Convert unstructured CSV with filename rows-CodePudding

I'm working with a system that outputs non-standard CSV files. Row 1 always contains the filename, followed by an attribute for the table in row 2 (which sometimes include a comma), table headers in row 3, and then a varying number of data rows. After the data rows, there are always two blank lines and the pattern repeats (the headers are always the same within a file). Here is a small example:

Example Report
Geography:Boston, MA
Time,Product,Unit Sales
Week Ending 03-06-22,ITEM DESCRIPTION A,275
Week Ending 03-13-22,ITEM DESCRIPTION A,297
Week Ending 03-20-22,ITEM DESCRIPTION A,261


Example Report
Geography:New York, NY
Time,Product,Unit Sales
Week Ending 03-06-22,ITEM DESCRIPTION A,393
Week Ending 03-13-22,ITEM DESCRIPTION A,477
Week Ending 03-20-22,ITEM DESCRIPTION A,412


Example Report
Geography:Philadelphia, PA
Time,Product,Unit Sales
Week Ending 03-06-22,ITEM DESCRIPTION A,195
Week Ending 03-13-22,ITEM DESCRIPTION A,233
Week Ending 03-20-22,ITEM DESCRIPTION A,198

Ultimately, I want to discard the filename & extra header rows and output a standard CSV with the attribute as the first column. This is what the example above should look like:

Geography,Time,Product,Unit Sales
"Boston, MA",Week Ending 03-06-22,ITEM DESCRIPTION A,275
"Boston, MA",Week Ending 03-13-22,ITEM DESCRIPTION A,297
"Boston, MA",Week Ending 03-20-22,ITEM DESCRIPTION A,261
"New York, NY",Week Ending 03-06-22,ITEM DESCRIPTION A,393
"New York, NY",Week Ending 03-13-22,ITEM DESCRIPTION A,477
"New York, NY",Week Ending 03-20-22,ITEM DESCRIPTION A,412
"Philadelphia, PA",Week Ending 03-06-22,ITEM DESCRIPTION A,195
"Philadelphia, PA",Week Ending 03-13-22,ITEM DESCRIPTION A,233
"Philadelphia, PA",Week Ending 03-20-22,ITEM DESCRIPTION A,198

I'm used to manipulating standard CSV files in python, but this one is stumping me with the unstructured data mixed in.

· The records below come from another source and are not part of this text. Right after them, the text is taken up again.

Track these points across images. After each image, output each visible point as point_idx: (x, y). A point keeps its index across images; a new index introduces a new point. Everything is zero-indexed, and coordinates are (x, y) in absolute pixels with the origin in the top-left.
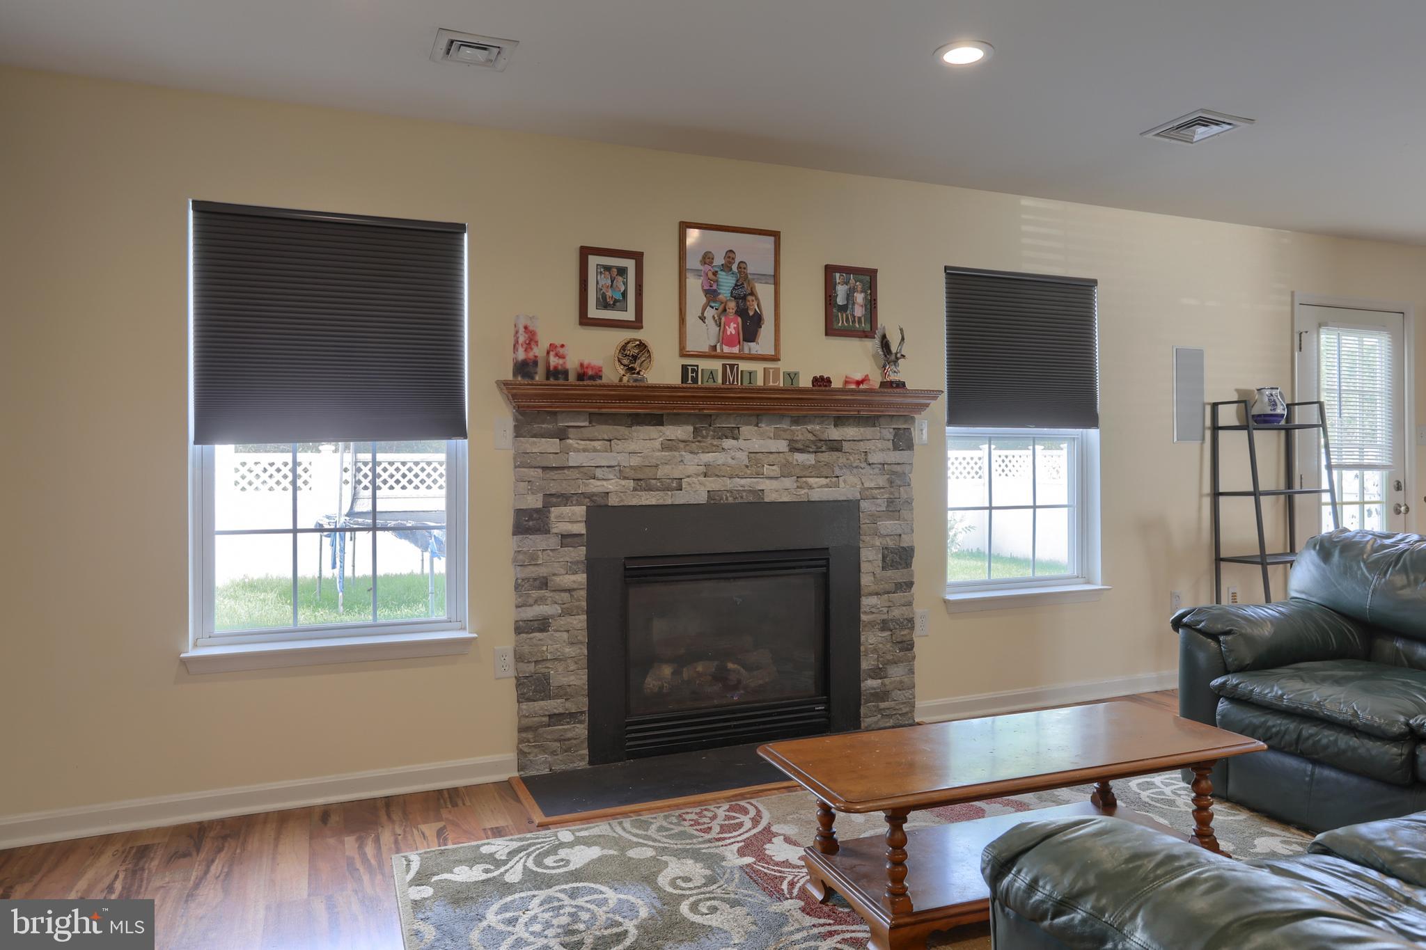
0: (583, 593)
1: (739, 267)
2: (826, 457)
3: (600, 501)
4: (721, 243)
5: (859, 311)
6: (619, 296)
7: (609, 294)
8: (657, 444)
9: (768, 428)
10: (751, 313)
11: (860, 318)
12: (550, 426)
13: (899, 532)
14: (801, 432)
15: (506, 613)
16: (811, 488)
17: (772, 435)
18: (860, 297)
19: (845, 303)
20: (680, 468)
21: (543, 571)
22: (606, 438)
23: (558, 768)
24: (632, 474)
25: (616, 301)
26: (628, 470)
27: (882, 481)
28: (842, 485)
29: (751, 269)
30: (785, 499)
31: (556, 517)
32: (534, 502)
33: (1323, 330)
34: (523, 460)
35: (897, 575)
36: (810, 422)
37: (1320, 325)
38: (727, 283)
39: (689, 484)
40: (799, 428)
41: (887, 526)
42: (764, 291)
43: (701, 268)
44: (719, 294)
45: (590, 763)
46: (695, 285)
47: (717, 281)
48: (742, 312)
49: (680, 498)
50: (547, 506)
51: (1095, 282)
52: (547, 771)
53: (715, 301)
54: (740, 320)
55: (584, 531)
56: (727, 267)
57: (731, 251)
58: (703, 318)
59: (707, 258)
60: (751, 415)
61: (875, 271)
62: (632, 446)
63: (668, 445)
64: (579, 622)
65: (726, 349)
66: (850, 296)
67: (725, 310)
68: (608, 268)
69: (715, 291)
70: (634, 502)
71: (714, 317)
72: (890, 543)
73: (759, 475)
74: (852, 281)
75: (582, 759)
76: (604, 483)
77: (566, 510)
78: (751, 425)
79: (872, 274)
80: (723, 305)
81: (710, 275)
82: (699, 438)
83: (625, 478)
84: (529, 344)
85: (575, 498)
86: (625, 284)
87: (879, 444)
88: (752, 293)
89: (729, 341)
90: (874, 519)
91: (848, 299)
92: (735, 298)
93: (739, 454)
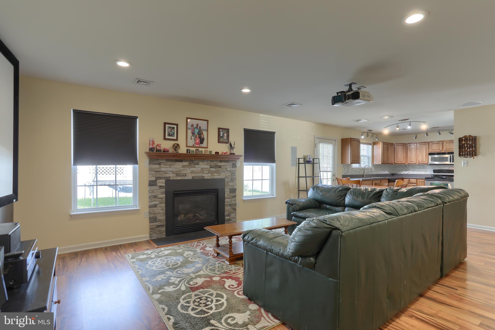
0: (164, 199)
1: (199, 128)
2: (218, 169)
3: (168, 179)
4: (195, 122)
5: (225, 138)
7: (170, 133)
8: (181, 166)
9: (205, 163)
10: (202, 138)
11: (225, 139)
12: (157, 162)
13: (233, 185)
14: (213, 164)
15: (147, 203)
16: (214, 176)
17: (206, 164)
18: (225, 135)
19: (222, 136)
20: (186, 171)
21: (155, 194)
22: (169, 165)
23: (159, 237)
24: (175, 173)
25: (172, 135)
26: (174, 172)
27: (230, 174)
28: (221, 175)
29: (202, 128)
30: (209, 178)
31: (158, 182)
32: (153, 179)
33: (320, 144)
34: (151, 170)
35: (233, 194)
37: (320, 142)
38: (197, 131)
39: (188, 175)
40: (212, 163)
41: (231, 184)
42: (205, 133)
43: (191, 127)
44: (195, 133)
45: (166, 236)
46: (190, 132)
47: (194, 131)
48: (200, 137)
49: (186, 178)
50: (156, 180)
51: (275, 132)
52: (156, 238)
53: (194, 135)
54: (199, 139)
55: (165, 185)
56: (197, 128)
57: (198, 124)
58: (191, 139)
59: (192, 126)
60: (202, 160)
61: (229, 129)
62: (175, 167)
63: (184, 166)
64: (163, 205)
67: (196, 137)
68: (170, 127)
69: (194, 133)
70: (176, 179)
71: (194, 139)
72: (231, 188)
73: (203, 173)
74: (224, 131)
75: (164, 235)
76: (169, 175)
77: (161, 181)
78: (202, 162)
79: (228, 130)
80: (196, 136)
81: (193, 129)
82: (190, 165)
83: (174, 174)
84: (153, 144)
85: (163, 178)
86: (174, 131)
87: (229, 166)
88: (202, 133)
89: (197, 144)
90: (228, 182)
91: (223, 135)
92: (198, 134)
93: (199, 168)
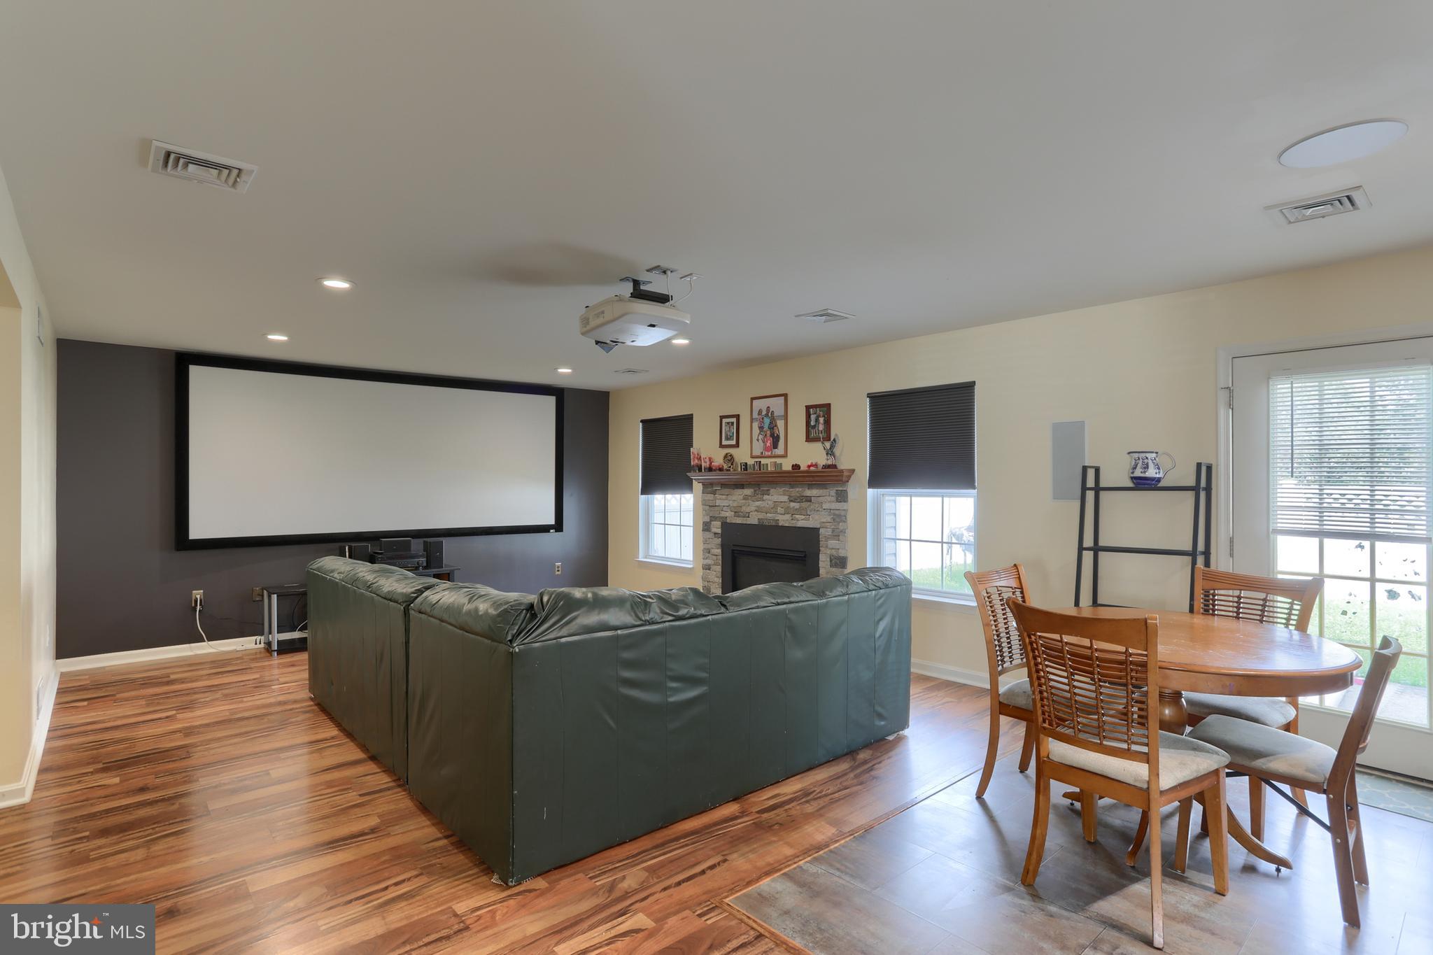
1: (771, 414)
2: (804, 505)
3: (725, 520)
5: (821, 427)
6: (731, 435)
7: (728, 434)
8: (742, 497)
10: (776, 435)
11: (822, 431)
13: (838, 547)
14: (796, 491)
15: (701, 562)
17: (782, 493)
18: (821, 420)
19: (814, 424)
21: (709, 546)
25: (731, 437)
26: (732, 508)
27: (829, 519)
28: (811, 519)
29: (775, 414)
30: (787, 525)
31: (713, 526)
32: (707, 519)
36: (798, 487)
38: (767, 421)
41: (832, 543)
42: (780, 424)
43: (757, 417)
44: (764, 428)
46: (756, 425)
47: (763, 422)
48: (772, 435)
49: (749, 521)
50: (711, 521)
51: (973, 383)
53: (762, 432)
54: (771, 439)
55: (720, 532)
56: (767, 415)
57: (768, 407)
58: (758, 440)
59: (760, 412)
61: (829, 405)
63: (746, 498)
64: (719, 568)
65: (767, 453)
66: (817, 420)
67: (766, 435)
68: (728, 423)
69: (763, 426)
70: (734, 521)
71: (762, 439)
72: (834, 552)
74: (818, 411)
76: (726, 513)
77: (715, 523)
78: (774, 488)
79: (828, 406)
80: (766, 433)
81: (761, 420)
83: (732, 511)
85: (718, 518)
86: (733, 429)
87: (829, 499)
88: (776, 426)
89: (766, 449)
90: (827, 539)
91: (816, 422)
92: (769, 429)
93: (769, 502)
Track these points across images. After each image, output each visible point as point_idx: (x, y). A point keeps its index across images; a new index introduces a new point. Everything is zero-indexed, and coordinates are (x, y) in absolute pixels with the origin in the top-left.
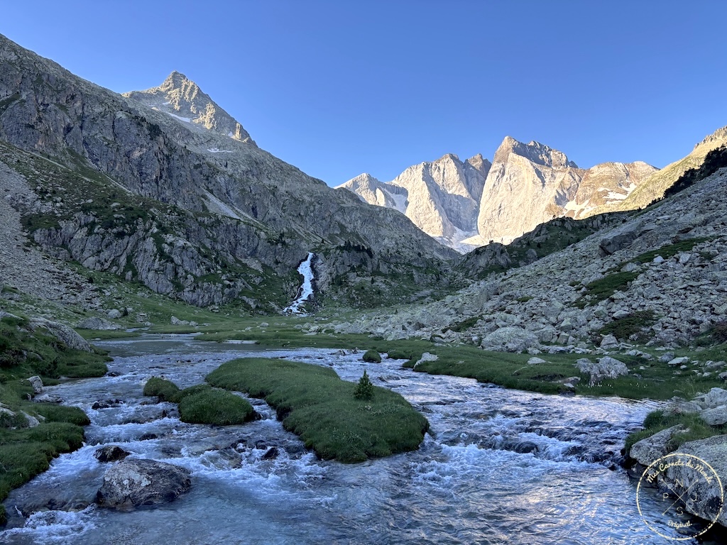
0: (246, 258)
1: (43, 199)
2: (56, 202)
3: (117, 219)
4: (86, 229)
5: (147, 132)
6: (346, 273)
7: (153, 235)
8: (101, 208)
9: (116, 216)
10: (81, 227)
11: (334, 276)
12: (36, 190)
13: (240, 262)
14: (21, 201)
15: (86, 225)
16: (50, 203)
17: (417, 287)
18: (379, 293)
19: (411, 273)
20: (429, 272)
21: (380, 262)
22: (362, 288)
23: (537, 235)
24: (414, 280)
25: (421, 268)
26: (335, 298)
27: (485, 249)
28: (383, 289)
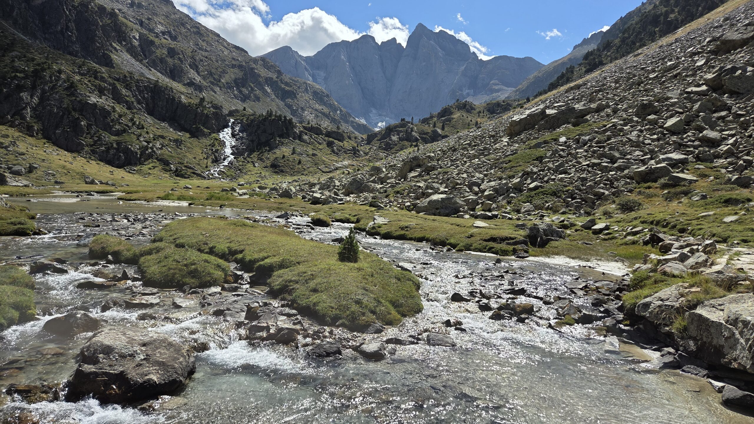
0: (164, 120)
6: (267, 140)
11: (255, 143)
13: (158, 124)
17: (335, 158)
18: (300, 162)
19: (330, 145)
20: (347, 144)
21: (301, 132)
22: (284, 157)
23: (443, 116)
24: (333, 151)
25: (339, 140)
26: (256, 165)
27: (396, 126)
28: (304, 158)
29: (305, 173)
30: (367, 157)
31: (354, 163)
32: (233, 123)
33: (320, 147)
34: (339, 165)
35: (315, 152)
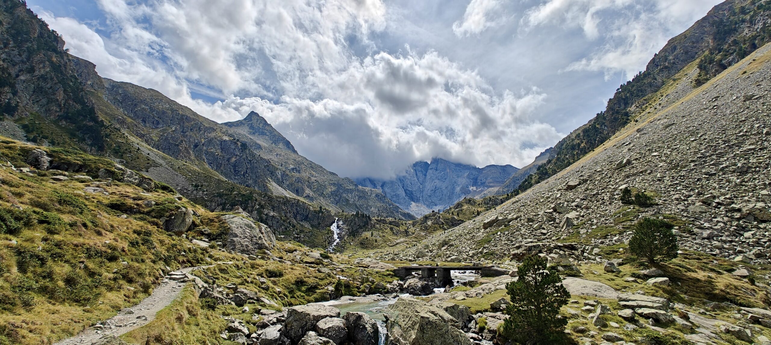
0: (302, 221)
1: (197, 190)
2: (204, 191)
3: (237, 201)
4: (221, 207)
5: (240, 147)
6: (357, 229)
7: (256, 210)
8: (228, 194)
9: (237, 199)
10: (218, 205)
11: (351, 231)
12: (192, 185)
13: (299, 223)
14: (185, 191)
15: (221, 204)
16: (201, 192)
17: (395, 237)
18: (376, 241)
19: (391, 229)
20: (402, 228)
21: (375, 223)
22: (367, 238)
23: (457, 208)
24: (393, 233)
25: (397, 226)
26: (352, 244)
27: (430, 216)
28: (379, 239)
29: (380, 247)
30: (414, 235)
31: (407, 240)
32: (338, 220)
33: (386, 231)
34: (398, 241)
35: (384, 234)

CodePudding user response：

working solution that iterates over such CSV:

def read_strange_csv(filename):
    header_used = False
    with open(filename) as f:
        while True:
            line_filename = next(f).rstrip()
            line_attribute = next(f).rstrip()
            geography = line_attribute.split(':')[1]
            line_header = next(f).rstrip()
            if not header_used:
                yield f'Geography,{line_header}'
                header_used = True

            for line in f:
                line = line.rstrip()
                if not line:
                    break
                yield f'"{geography}",{line}'

            try:
                next(f)  # empty line
            except StopIteration:
                return


for row in read_strange_csv('example.csv'):
    print(row)

it prints out below line which you can save directly to a file if you need:

Geography,Time,Product,Unit Sales
"Boston, MA",Week Ending 03-06-22,ITEM DESCRIPTION A,275
"Boston, MA",Week Ending 03-13-22,ITEM DESCRIPTION A,297
"Boston, MA",Week Ending 03-20-22,ITEM DESCRIPTION A,261
"New York, NY",Week Ending 03-06-22,ITEM DESCRIPTION A,393
"New York, NY",Week Ending 03-13-22,ITEM DESCRIPTION A,477
"New York, NY",Week Ending 03-20-22,ITEM DESCRIPTION A,412
"Philadelphia, PA",Week Ending 03-06-22,ITEM DESCRIPTION A,195
"Philadelphia, PA",Week Ending 03-13-22,ITEM DESCRIPTION A,233
"Philadelphia, PA",Week Ending 03-20-22,ITEM DESCRIPTION A,198

CodePudding user response：

the pandas.read_csv has a parameter skip_blank_lines=True by default. For the other things, I'll process them in pandas.

df1 = pd.read_csv('filename', skiprows=2, skipfooter=16)
df1[Geography']='Boston'

df2 = pd.read_csv('filename', skiprows=9, skipfooter=8)
df2[Geography']='Boston'

df3 = pd.read_csv('filename', skiprows=2, skipfooter=1) #adjust those, they might have errors
df3[Geography']='Boston'

df=pd.concat(df1,df2,df3)

I know it's hard to do this on multiple data, but that's the best solution that I can think. Good Luck with solving your problem!